A legislação obriga ainda a realização de auditorias, a criação de conselhos fiscais, a adoção de práticas de gestão de riscos e controles internos, a elaboração de códigos de condutas e integridade, o oferecimento à população e ao público interno de canais de denúncias. Outras medidas de gestão estabelecidas são: a elaboração de estratégias de longo prazo, a divulgação das remunerações dos administradores, a avaliação de desempenho e a divulgação sobre distribuições de dividendos, além da definição de estatutos.
 
Para usar critérios mais flexíveis de contratação, a empresa estatal precisa adotar esses e outros instrumentos jurídicos e gerenciais que, pelo menos em teoria, evitam práticas abusivas.
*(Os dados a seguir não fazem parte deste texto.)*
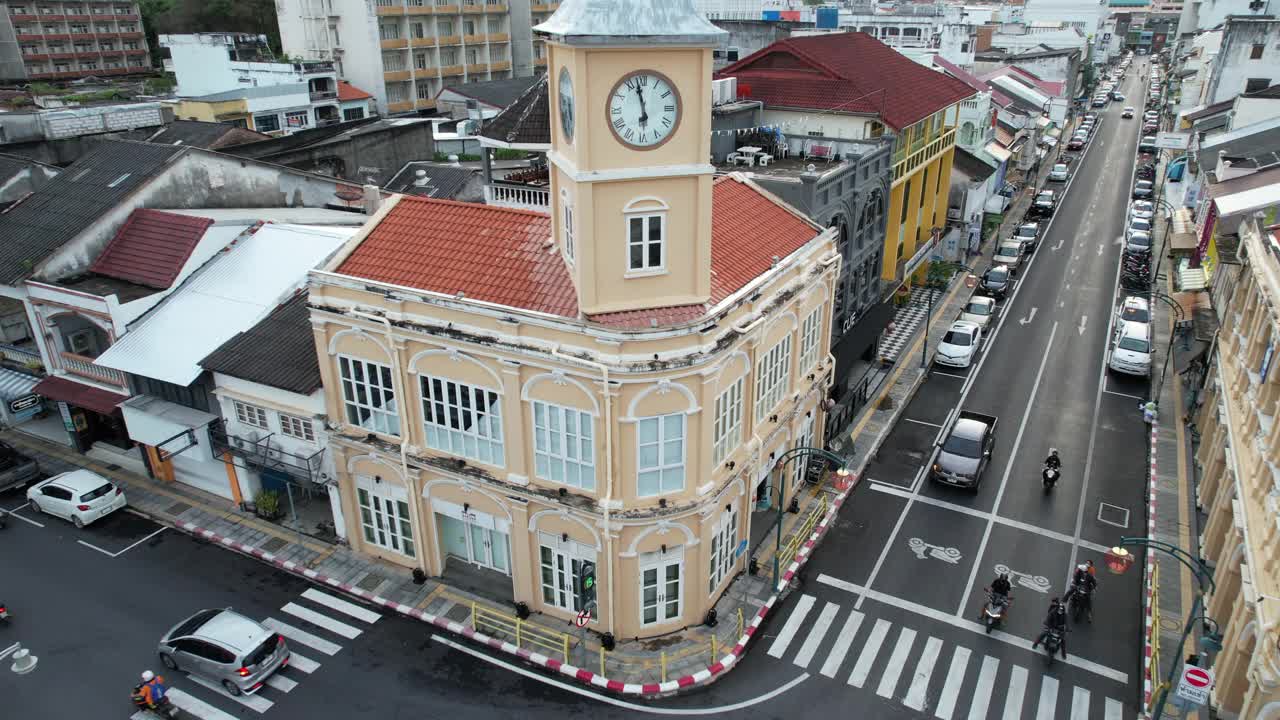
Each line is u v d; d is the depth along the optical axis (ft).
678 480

Trata-se de um conjunto de medidas complexas, mas justamente por isso o prazo para a aplicação dessas regras, fixado em dois anos, foi considerado bastante razoável.
 
Os debates sobre a criação de uma lei de responsabilidade das empresas públicas ganharam impulso após a Operação Lava-Jato, enquanto se discutia também o processo de transição entre os governos de Dilma Rousseff e Michel Temer. Acuado, o meio político reagiu como de costume. Atuou para agradar a plateia e tentar mostrar que estava determinado a combater malfeitos e esquemas de corrupção.
 
Como mostra o estudo conduzido por Luis Pontes, Rafael Colnago e Daniel Silveira, da EY, a Lei das Estatais é a etapa recente de um processo crescente de regulamentação dos assuntos de governança e riscos no setor público. A aplicação da lei deveria servir de oportunidade para a transformação dessas organizações, com vistas a mais agilidade, desempenho e transparência.
 
Hoje, no entanto, infelizmente um dos riscos é a potencial insegurança jurídica que pode ser criada em diversos segmentos da economia, caso várias empresas de fato desrespeitem o prazo fixado. Há que se ter, também, um monitoramento efetivo, pelos órgãos de controle, da ocupação de cargos e o uso das empresas em um ano eleitoral. A Lei das Estatais reduz as brechas para nomeações estritamente políticas, mas sempre é bom lembrar que vários delatores do esquema desvendado pela Operação Lava-Jato poderiam se enquadrar nos critérios estabelecidos pela atual legislação. Eram quadros técnicos e antigos da Petrobras, mas se tornaram integrantes de organizações criminosas.